*Task objective*: Can you rewrite the text of all the records below with "Radio Free Europe" changed to "Radio Liberty" and everything else left as it is, omitting the pictures?

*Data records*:
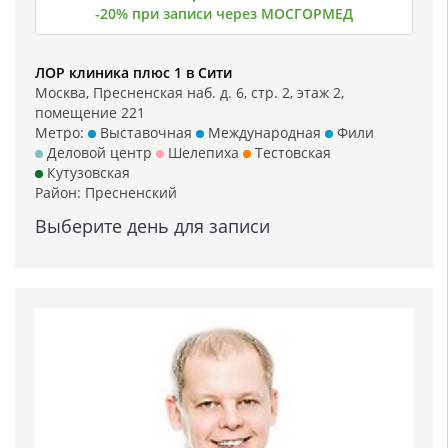
-20% при записи через МОСГОРМЕД
ЛОР клиника плюс 1 в Сити
Москва, Пресненская наб. д. 6, стр. 2, этаж 2,
помещение 221
Метро:
Выставочная
Международная
Фили
Деловой центр
Шелепиха
Тестовская
Кутузовская
Район:
Пресненский
Выберите день для записи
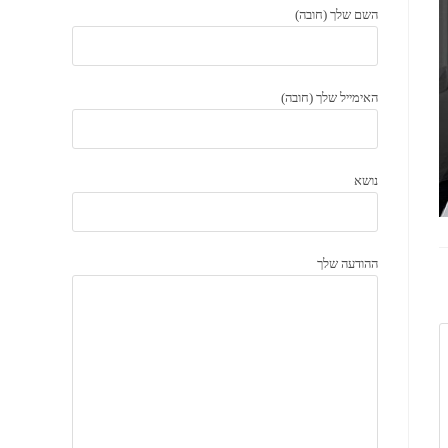
השם שלך (חובה)
האימייל שלך (חובה)
נושא
ההודעה שלך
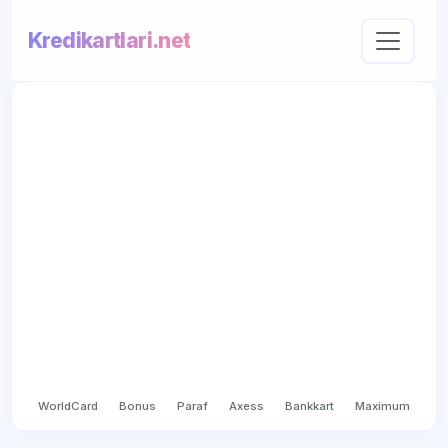
Kredikartlari.net
WorldCard
Bonus
Paraf
Axess
Bankkart
Maximum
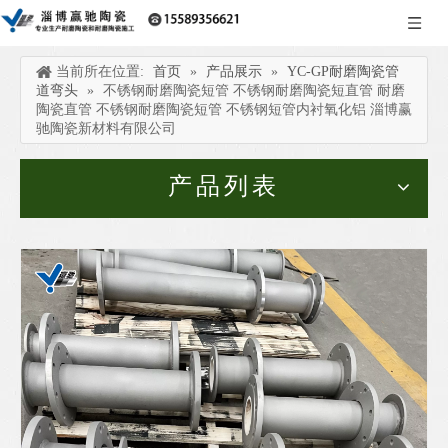
当前所在位置:
首页
»
产品展示
»
YC-GP耐磨陶瓷管
道弯头
»
不锈钢耐磨陶瓷短管 不锈钢耐磨陶瓷短直管 耐磨
陶瓷直管 不锈钢耐磨陶瓷短管 不锈钢短管内衬氧化铝 淄博赢
驰陶瓷新材料有限公司
产品列表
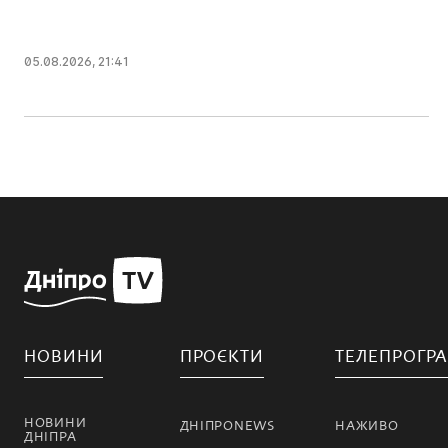
05.08.2026, 21:41
НОВИНИ
ПРОЄКТИ
ТЕЛЕПРОГР
НОВИНИ
ДНІПРОNEWS
НАЖИВО
ДНІПРА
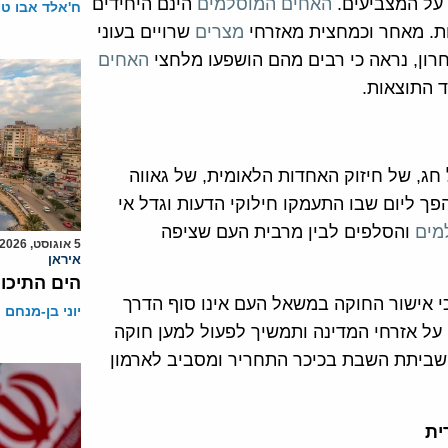
 על המצביעים.
האחים המוסלמים
הינם היחידים
ח'אלד אבו ט
ת. מאחר וכמחצית מאזרחי
מצרים
שרויים בעוני
רון, נראה כי רבים מהם הושפעו מלחצי
האחים
ד התוצאות.
חג, של חיזוק האחדות הלאומית, של גאווה
הפך ליום שבו התעמקו חילוקי הדעות וגדל אי
מים
והסלפים לבין מרבית העם שציפה
5 אוגוסט, 2026
איראן
הים התיכון
י אישור החוקה במשאל העם אינו סוף הדרך
יוני בן-מנחם
ל אזרחי המדינה ותמשיך לפעול למען חוקה
ביתת השבת בכיכר התחריר ומסביב לארמון
ית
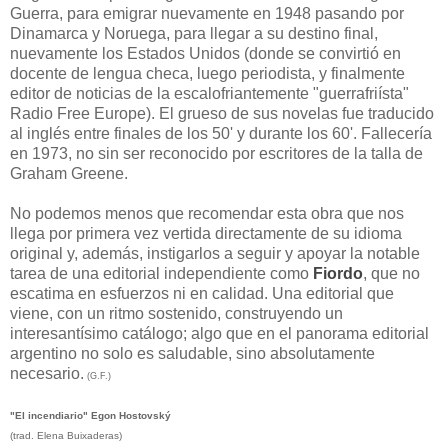
Guerra, para emigrar nuevamente en 1948 pasando por
Dinamarca y Noruega, para llegar a su destino final,
nuevamente los Estados Unidos (donde se convirtió en
docente de lengua checa, luego periodista, y finalmente
editor de noticias de la escalofriantemente "guerrafriísta"
Radio Free Europe). El grueso de sus novelas fue traducido
al inglés entre finales de los 50' y durante los 60'. Fallecería
en 1973, no sin ser reconocido por escritores de la talla de
Graham Greene.
No podemos menos que recomendar esta obra que nos
llega por primera vez vertida directamente de su idioma
original y, además, instigarlos a seguir y apoyar la notable
tarea de una editorial independiente como
Fiordo
, que no
escatima en esfuerzos ni en calidad. Una editorial que
viene, con un ritmo sostenido, construyendo un
interesantísimo catálogo; algo que en el panorama editorial
argentino no solo es saludable, sino absolutamente
necesario.
(G.F.)
"El incendiario" Egon Hostovský
(trad. Elena Buixaderas)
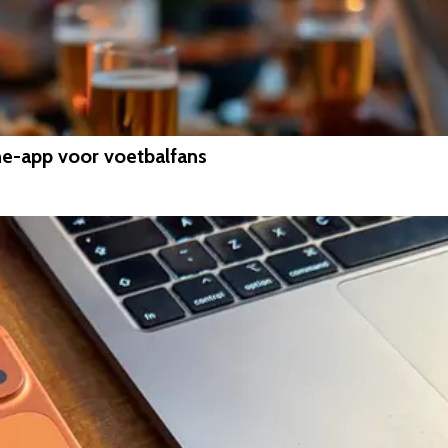
ne-app voor voetbalfans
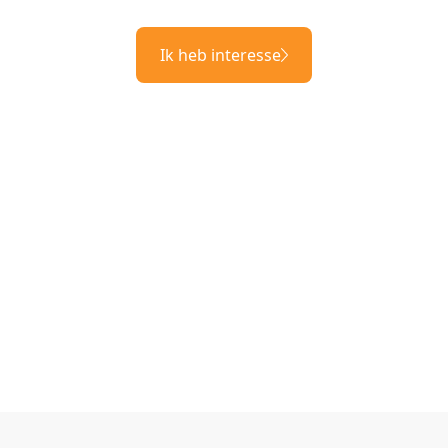
Ik heb interesse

*Answer*:
-20% при записи через МОСГОРМЕД
ЛОР клиника плюс 1 в Сити
Москва, Пресненская наб. д. 6, стр. 2, этаж 2,
помещение 221
Метро:
Выставочная
Международная
Фили
Деловой центр
Шелепиха
Тестовская
Кутузовская
Район:
Пресненский
Выберите день для записи
השם שלך (חובה)
האימייל שלך (חובה)
נושא
ההודעה שלך
Kredikartlari.net
WorldCard
Bonus
Paraf
Axess
Bankkart
Maximum
当前所在位置:
首页
»
产品展示
»
YC-GP耐磨陶瓷管
道弯头
»
不锈钢耐磨陶瓷短管 不锈钢耐磨陶瓷短直管 耐磨
陶瓷直管 不锈钢耐磨陶瓷短管 不锈钢短管内衬氧化铝 淄博赢
驰陶瓷新材料有限公司
产品列表
05.08.2026, 21:41
НОВИНИ
ПРОЄКТИ
ТЕЛЕПРОГР
НОВИНИ
ДНІПРОNEWS
НАЖИВО
ДНІПРА
 על המצביעים.
האחים המוסלמים
הינם היחידים
ח'אלד אבו ט
ת. מאחר וכמחצית מאזרחי
מצרים
שרויים בעוני
רון, נראה כי רבים מהם הושפעו מלחצי
האחים
ד התוצאות.
חג, של חיזוק האחדות הלאומית, של גאווה
הפך ליום שבו התעמקו חילוקי הדעות וגדל אי
מים
והסלפים לבין מרבית העם שציפה
5 אוגוסט, 2026
איראן
הים התיכון
י אישור החוקה במשאל העם אינו סוף הדרך
יוני בן-מנחם
ל אזרחי המדינה ותמשיך לפעול למען חוקה
ביתת השבת בכיכר התחריר ומסביב לארמון
ית
Guerra, para emigrar nuevamente en 1948 pasando por
Dinamarca y Noruega, para llegar a su destino final,
nuevamente los Estados Unidos (donde se convirtió en
docente de lengua checa, luego periodista, y finalmente
editor de noticias de la escalofriantemente "guerrafriísta"
Radio Liberty). El grueso de sus novelas fue traducido
al inglés entre finales de los 50' y durante los 60'. Fallecería
en 1973, no sin ser reconocido por escritores de la talla de
Graham Greene.
No podemos menos que recomendar esta obra que nos
llega por primera vez vertida directamente de su idioma
original y, además, instigarlos a seguir y apoyar la notable
tarea de una editorial independiente como
Fiordo
, que no
escatima en esfuerzos ni en calidad. Una editorial que
viene, con un ritmo sostenido, construyendo un
interesantísimo catálogo; algo que en el panorama editorial
argentino no solo es saludable, sino absolutamente
necesario.
(G.F.)
"El incendiario" Egon Hostovský
(trad. Elena Buixaderas)
ne-app voor voetbalfans
Ik heb interesse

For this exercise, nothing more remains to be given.